**What you need to do**:
Exact copies of the lines from the start of the records through the line with "X85344000Y-81915000D03*" are what the answer must hold; pictures are not part of it.

**Data**:

○ ○ ○ ○

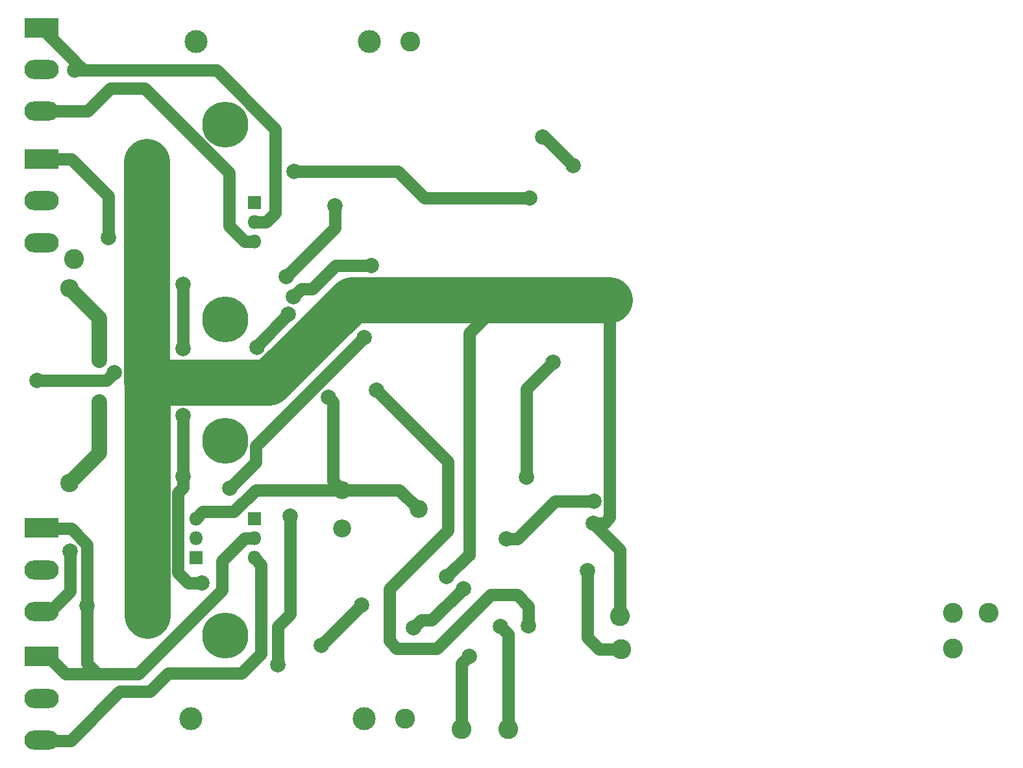
<source format=gbr>
G04 #@! TF.GenerationSoftware,KiCad,Pcbnew,5.1.5-52549c5~84~ubuntu18.04.1*
G04 #@! TF.CreationDate,2020-03-16T16:27:59+13:00*
G04 #@! TF.ProjectId,Trimodal SMD,5472696d-6f64-4616-9c20-534d442e6b69,rev?*
G04 #@! TF.SameCoordinates,Original*
G04 #@! TF.FileFunction,Copper,L2,Bot*
G04 #@! TF.FilePolarity,Positive*
%FSLAX46Y46*%
G04 Gerber Fmt 4.6, Leading zero omitted, Abs format (unit mm)*
G04 Created by KiCad (PCBNEW 5.1.5-52549c5~84~ubuntu18.04.1) date 2020-03-16 16:27:59*
%MOMM*%
%LPD*%
G04 APERTURE LIST*
%ADD10C,6.000000*%
%ADD11C,3.000000*%
%ADD12C,2.600000*%
%ADD13C,2.400000*%
%ADD14O,2.400000X2.400000*%
%ADD15C,2.340000*%
%ADD16O,1.800000X1.800000*%
%ADD17R,1.800000X1.800000*%
%ADD18R,4.500000X2.500000*%
%ADD19O,4.500000X2.500000*%
%ADD20C,2.000000*%
%ADD21C,5.000000*%
%ADD22C,4.000000*%
%ADD23C,1.600000*%
%ADD24C,6.000001*%
%ADD25C,2.000000*%
G04 APERTURE END LIST*
D10*
X88900000Y-114935000D03*
X88900000Y-89535000D03*
D11*
X107055000Y-125730000D03*
X84455000Y-125730000D03*
X85090000Y-37465000D03*
X107690000Y-37465000D03*
D10*
X88900000Y-48260000D03*
X88900000Y-73660000D03*
D12*
X140525500Y-116713000D03*
X140398500Y-112395000D03*
X69151500Y-65849500D03*
X85344000Y-81915000D03*
X112395000Y-125730000D03*
X113030000Y-37465000D03*
D13*
X68580000Y-94996000D03*
D14*
X68580000Y-69596000D03*
D15*
X104140000Y-95925000D03*
X114140000Y-98425000D03*
X104140000Y-100925000D03*
D12*
X89725500Y-81978500D03*
D16*
X92710000Y-104775000D03*
X92710000Y-102235000D03*
D17*
X92710000Y-99695000D03*
D18*
X64960500Y-117665500D03*
D19*
X64960500Y-123115500D03*
X64960500Y-128565500D03*
D17*
X92710000Y-58420000D03*
D16*
X92710000Y-60960000D03*
X92710000Y-63500000D03*
D18*
X64960500Y-35645500D03*
D19*
X64960500Y-41095500D03*
X64960500Y-46545500D03*
D17*
X85090000Y-104775000D03*
D16*
X85090000Y-102235000D03*
X85090000Y-99695000D03*
D19*
X64960500Y-63690500D03*
X64960500Y-58240500D03*
D18*
X64960500Y-52790500D03*
X64960500Y-100901500D03*
D19*
X64960500Y-106351500D03*
X64960500Y-111801500D03*
D12*
X119697500Y-127127000D03*
X125857000Y-127127000D03*
X183830501Y-111997501D03*
X183830501Y-116647501D03*
X188480501Y-111997501D03*
D20*
X124800500Y-113728500D03*
X120713500Y-117602000D03*
X136144000Y-106489500D03*
D21*
X78676500Y-53149500D03*
X78740000Y-111569500D03*
D22*
X118745000Y-70993000D03*
X139065000Y-71120000D03*
D20*
X117792500Y-107251500D03*
X136906000Y-100266500D03*
X128216250Y-94287750D03*
X131699000Y-79311500D03*
X102362000Y-83883500D03*
X97917000Y-54356000D03*
X128587500Y-57848500D03*
X89535000Y-95694500D03*
X106997500Y-76073000D03*
X101409500Y-116205000D03*
X106680000Y-110934500D03*
X72453500Y-84455000D03*
X83415000Y-94210000D03*
X83439000Y-69146999D03*
X83415000Y-86233000D03*
X83439000Y-77470000D03*
X85852000Y-108077000D03*
X64325500Y-81661000D03*
X74422000Y-80645000D03*
X125565000Y-102324000D03*
X136969500Y-97409000D03*
X108648500Y-82931000D03*
X128480000Y-113684500D03*
X72517000Y-79057500D03*
X113474500Y-113919000D03*
X119951500Y-108839000D03*
X93027500Y-77343000D03*
X97152316Y-73027684D03*
X70866000Y-110998000D03*
X69278500Y-41211500D03*
X73660000Y-63055500D03*
X97345500Y-99377500D03*
X95758000Y-118745000D03*
X97806817Y-70722183D03*
X107950000Y-66675000D03*
X130302000Y-49911000D03*
X134302500Y-53657500D03*
X68643500Y-103949500D03*
X96837500Y-68135500D03*
X103251000Y-58864500D03*
D23*
X125800499Y-114728499D02*
X125800499Y-127564501D01*
X124800500Y-113728500D02*
X125800499Y-114728499D01*
X119713501Y-118601999D02*
X119713501Y-127555499D01*
X120713500Y-117602000D02*
X119713501Y-118601999D01*
X136144000Y-106489500D02*
X136144000Y-115189000D01*
X137668000Y-116713000D02*
X140525500Y-116713000D01*
X136144000Y-115189000D02*
X137668000Y-116713000D01*
D24*
X80645000Y-81915000D02*
X82483477Y-81915000D01*
X82483477Y-81915000D02*
X94615000Y-81915000D01*
X94615000Y-81915000D02*
X105410000Y-71120000D01*
X78740000Y-81915000D02*
X80645000Y-81915000D01*
X105410000Y-71120000D02*
X118745000Y-71120000D01*
X139065000Y-71120000D02*
X139065000Y-71120000D01*
X139065000Y-71120000D02*
X139065000Y-71120000D01*
X78740000Y-81915000D02*
X78740000Y-112268000D01*
X78676500Y-81851500D02*
X78740000Y-81915000D01*
X78676500Y-53149500D02*
X78676500Y-81851500D01*
X128524000Y-71120000D02*
X139065000Y-71120000D01*
D23*
X120777000Y-75501500D02*
X125158500Y-71120000D01*
X120650000Y-104394000D02*
X120777000Y-104394000D01*
X117792500Y-107251500D02*
X120650000Y-104394000D01*
D24*
X118745000Y-71120000D02*
X125158500Y-71120000D01*
D23*
X120777000Y-104394000D02*
X120777000Y-75501500D01*
D24*
X125158500Y-71120000D02*
X128524000Y-71120000D01*
D23*
X140398500Y-103759000D02*
X140398500Y-112395000D01*
X136906000Y-100266500D02*
X140398500Y-103759000D01*
X139065000Y-73948427D02*
X139065000Y-71120000D01*
X139065000Y-99521713D02*
X139065000Y-73948427D01*
X138320213Y-100266500D02*
X139065000Y-99521713D01*
X136906000Y-100266500D02*
X138320213Y-100266500D01*
X128216250Y-94287750D02*
X128216250Y-82794250D01*
X128216250Y-82794250D02*
X131699000Y-79311500D01*
X131699000Y-79311500D02*
X131699000Y-79311500D01*
X102485371Y-95925000D02*
X104140000Y-95925000D01*
X92879998Y-95925000D02*
X102485371Y-95925000D01*
X90009997Y-98795001D02*
X92879998Y-95925000D01*
X85989999Y-98795001D02*
X90009997Y-98795001D01*
X85090000Y-99695000D02*
X85989999Y-98795001D01*
X111640000Y-95925000D02*
X114140000Y-98425000D01*
X104140000Y-95925000D02*
X111640000Y-95925000D01*
X102970001Y-94755001D02*
X102970001Y-84491501D01*
X104140000Y-95925000D02*
X102970001Y-94755001D01*
X102970001Y-84491501D02*
X102362000Y-83883500D01*
X102362000Y-83883500D02*
X102362000Y-83883500D01*
X97917000Y-54356000D02*
X111442500Y-54356000D01*
X111442500Y-54356000D02*
X114935000Y-57848500D01*
X114935000Y-57848500D02*
X128587500Y-57848500D01*
X128587500Y-57848500D02*
X128587500Y-57848500D01*
X106997500Y-76073000D02*
X106997500Y-76073000D01*
X90534999Y-94694501D02*
X89535000Y-95694500D01*
X92900001Y-92329499D02*
X90534999Y-94694501D01*
X92900001Y-90170499D02*
X92900001Y-92329499D01*
X106997500Y-76073000D02*
X92900001Y-90170499D01*
X101409500Y-116205000D02*
X106680000Y-110934500D01*
X106680000Y-110934500D02*
X106680000Y-110934500D01*
X83415000Y-94210000D02*
X83415000Y-86399500D01*
X83415000Y-86399500D02*
X83415000Y-86399500D01*
X83439000Y-69146999D02*
X83439000Y-70561212D01*
X83439000Y-70561212D02*
X83439000Y-77470000D01*
X83439000Y-77470000D02*
X83439000Y-77470000D01*
X83415000Y-95624213D02*
X82740010Y-96299203D01*
X83415000Y-94210000D02*
X83415000Y-95624213D01*
X82740010Y-96299203D02*
X82740010Y-106743010D01*
X82740010Y-106743010D02*
X84074000Y-108077000D01*
X84074000Y-108077000D02*
X85852000Y-108077000D01*
X85852000Y-108077000D02*
X85852000Y-108077000D01*
D25*
X72453500Y-91122500D02*
X68580000Y-94996000D01*
X72453500Y-84455000D02*
X72453500Y-91122500D01*
D23*
X73406000Y-81661000D02*
X64325500Y-81661000D01*
X74549000Y-80518000D02*
X73406000Y-81661000D01*
X126979213Y-102324000D02*
X131005213Y-98298000D01*
X125565000Y-102324000D02*
X126979213Y-102324000D01*
X131005213Y-98298000D02*
X131005213Y-98293287D01*
X131005213Y-98293287D02*
X131889500Y-97409000D01*
X131889500Y-97409000D02*
X136969500Y-97409000D01*
X136969500Y-97409000D02*
X136969500Y-97409000D01*
X117919500Y-92202000D02*
X108648500Y-82931000D01*
X117919500Y-101219000D02*
X117919500Y-92202000D01*
X110299500Y-115633500D02*
X110299500Y-108839000D01*
X128480000Y-111081000D02*
X127000000Y-109601000D01*
X128480000Y-113684500D02*
X128480000Y-111081000D01*
X111295239Y-116629239D02*
X110299500Y-115633500D01*
X110299500Y-108839000D02*
X117919500Y-101219000D01*
X127000000Y-109601000D02*
X123507500Y-109601000D01*
X123507500Y-109601000D02*
X116479261Y-116629239D01*
X116479261Y-116629239D02*
X111295239Y-116629239D01*
D25*
X72517000Y-73533000D02*
X68580000Y-69596000D01*
X72517000Y-79057500D02*
X72517000Y-73533000D01*
D23*
X113474500Y-113919000D02*
X114474499Y-112919001D01*
X114474499Y-112919001D02*
X115871499Y-112919001D01*
X115871499Y-112919001D02*
X119951500Y-108839000D01*
X119951500Y-108839000D02*
X119951500Y-108839000D01*
X64960500Y-46545500D02*
X70929500Y-46545500D01*
X70929500Y-46545500D02*
X73914000Y-43561000D01*
X73914000Y-43561000D02*
X78422500Y-43561000D01*
X78422500Y-43561000D02*
X89408000Y-54546500D01*
X89408000Y-61470792D02*
X91437208Y-63500000D01*
X91437208Y-63500000D02*
X92710000Y-63500000D01*
X89408000Y-54546500D02*
X89408000Y-61470792D01*
X97152316Y-73027684D02*
X97152316Y-73027684D01*
X93027500Y-77152500D02*
X97152316Y-73027684D01*
X93027500Y-77343000D02*
X93027500Y-77152500D01*
X65897000Y-117740000D02*
X68045000Y-119888000D01*
X64897000Y-117740000D02*
X65897000Y-117740000D01*
X77597000Y-119888000D02*
X88455500Y-109029500D01*
X91437208Y-102235000D02*
X92710000Y-102235000D01*
X88455500Y-105216708D02*
X91437208Y-102235000D01*
X88455500Y-109029500D02*
X88455500Y-105216708D01*
X68810500Y-100987000D02*
X70866000Y-103042500D01*
X64960500Y-100987000D02*
X68810500Y-100987000D01*
X70866000Y-118554500D02*
X72199500Y-119888000D01*
X70866000Y-103042500D02*
X70866000Y-110998000D01*
X68045000Y-119888000D02*
X72199500Y-119888000D01*
X72199500Y-119888000D02*
X77597000Y-119888000D01*
X70866000Y-110998000D02*
X70866000Y-118554500D01*
X87771502Y-41211500D02*
X95440500Y-48880498D01*
X74295000Y-41211500D02*
X87771502Y-41211500D01*
X93982792Y-60960000D02*
X92710000Y-60960000D01*
X95440500Y-59781500D02*
X94262000Y-60960000D01*
X94262000Y-60960000D02*
X93982792Y-60960000D01*
X95440500Y-48880498D02*
X95440500Y-59781500D01*
X64960500Y-35645500D02*
X65681000Y-35645500D01*
X73342500Y-41211500D02*
X72517000Y-41211500D01*
X74295000Y-41211500D02*
X73342500Y-41211500D01*
X69278500Y-41211500D02*
X69088000Y-41211500D01*
X69278500Y-39963500D02*
X64960500Y-35645500D01*
X69278500Y-41211500D02*
X69278500Y-39963500D01*
X69278500Y-40068500D02*
X70421500Y-41211500D01*
X69278500Y-39963500D02*
X69278500Y-40068500D01*
X72517000Y-41211500D02*
X70421500Y-41211500D01*
X70421500Y-41211500D02*
X69278500Y-41211500D01*
X68810500Y-52790500D02*
X73660000Y-57640000D01*
X64960500Y-52790500D02*
X68810500Y-52790500D01*
X73660000Y-57640000D02*
X73660000Y-63055500D01*
X73660000Y-63055500D02*
X73660000Y-63055500D01*
X95758000Y-113711287D02*
X97345500Y-112123787D01*
X95758000Y-115125500D02*
X95758000Y-113711287D01*
X97345500Y-112123787D02*
X97345500Y-99377500D01*
X97345500Y-99377500D02*
X97345500Y-99377500D01*
X95758000Y-115125500D02*
X95758000Y-118745000D01*
X95758000Y-118745000D02*
X95758000Y-118745000D01*
X98806816Y-69722184D02*
X100267316Y-69722184D01*
X97806817Y-70722183D02*
X98806816Y-69722184D01*
X100267316Y-69722184D02*
X103314500Y-66675000D01*
X103314500Y-66675000D02*
X107950000Y-66675000D01*
X107950000Y-66675000D02*
X108013500Y-66675000D01*
X130556000Y-49911000D02*
X134302500Y-53657500D01*
X130302000Y-49911000D02*
X130556000Y-49911000D01*
X68643500Y-105029000D02*
X68643500Y-105029000D01*
X65960500Y-111887000D02*
X64960500Y-111887000D01*
X68643500Y-103949500D02*
X68643500Y-109204000D01*
X68643500Y-109204000D02*
X65960500Y-111887000D01*
X93609999Y-105674999D02*
X92710000Y-104775000D01*
X93609999Y-117273501D02*
X93609999Y-105674999D01*
X64897000Y-128640000D02*
X68747000Y-128640000D01*
X68747000Y-128640000D02*
X75149500Y-122237500D01*
X75149500Y-122237500D02*
X79057500Y-122237500D01*
X79057500Y-122237500D02*
X81470500Y-119824500D01*
X81470500Y-119824500D02*
X91059000Y-119824500D01*
X91059000Y-119824500D02*
X93609999Y-117273501D01*
X96837500Y-68135500D02*
X103251000Y-61722000D01*
X103251000Y-61722000D02*
X103251000Y-58864500D01*
X103251000Y-58864500D02*
X103251000Y-58864500D01*
M02*

</source>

○ ○ ○ ○

**Your response**:
<source format=gbr>
G04 #@! TF.GenerationSoftware,KiCad,Pcbnew,5.1.5-52549c5~84~ubuntu18.04.1*
G04 #@! TF.CreationDate,2020-03-16T16:27:59+13:00*
G04 #@! TF.ProjectId,Trimodal SMD,5472696d-6f64-4616-9c20-534d442e6b69,rev?*
G04 #@! TF.SameCoordinates,Original*
G04 #@! TF.FileFunction,Copper,L2,Bot*
G04 #@! TF.FilePolarity,Positive*
%FSLAX46Y46*%
G04 Gerber Fmt 4.6, Leading zero omitted, Abs format (unit mm)*
G04 Created by KiCad (PCBNEW 5.1.5-52549c5~84~ubuntu18.04.1) date 2020-03-16 16:27:59*
%MOMM*%
%LPD*%
G04 APERTURE LIST*
%ADD10C,6.000000*%
%ADD11C,3.000000*%
%ADD12C,2.600000*%
%ADD13C,2.400000*%
%ADD14O,2.400000X2.400000*%
%ADD15C,2.340000*%
%ADD16O,1.800000X1.800000*%
%ADD17R,1.800000X1.800000*%
%ADD18R,4.500000X2.500000*%
%ADD19O,4.500000X2.500000*%
%ADD20C,2.000000*%
%ADD21C,5.000000*%
%ADD22C,4.000000*%
%ADD23C,1.600000*%
%ADD24C,6.000001*%
%ADD25C,2.000000*%
G04 APERTURE END LIST*
D10*
X88900000Y-114935000D03*
X88900000Y-89535000D03*
D11*
X107055000Y-125730000D03*
X84455000Y-125730000D03*
X85090000Y-37465000D03*
X107690000Y-37465000D03*
D10*
X88900000Y-48260000D03*
X88900000Y-73660000D03*
D12*
X140525500Y-116713000D03*
X140398500Y-112395000D03*
X69151500Y-65849500D03*
X85344000Y-81915000D03*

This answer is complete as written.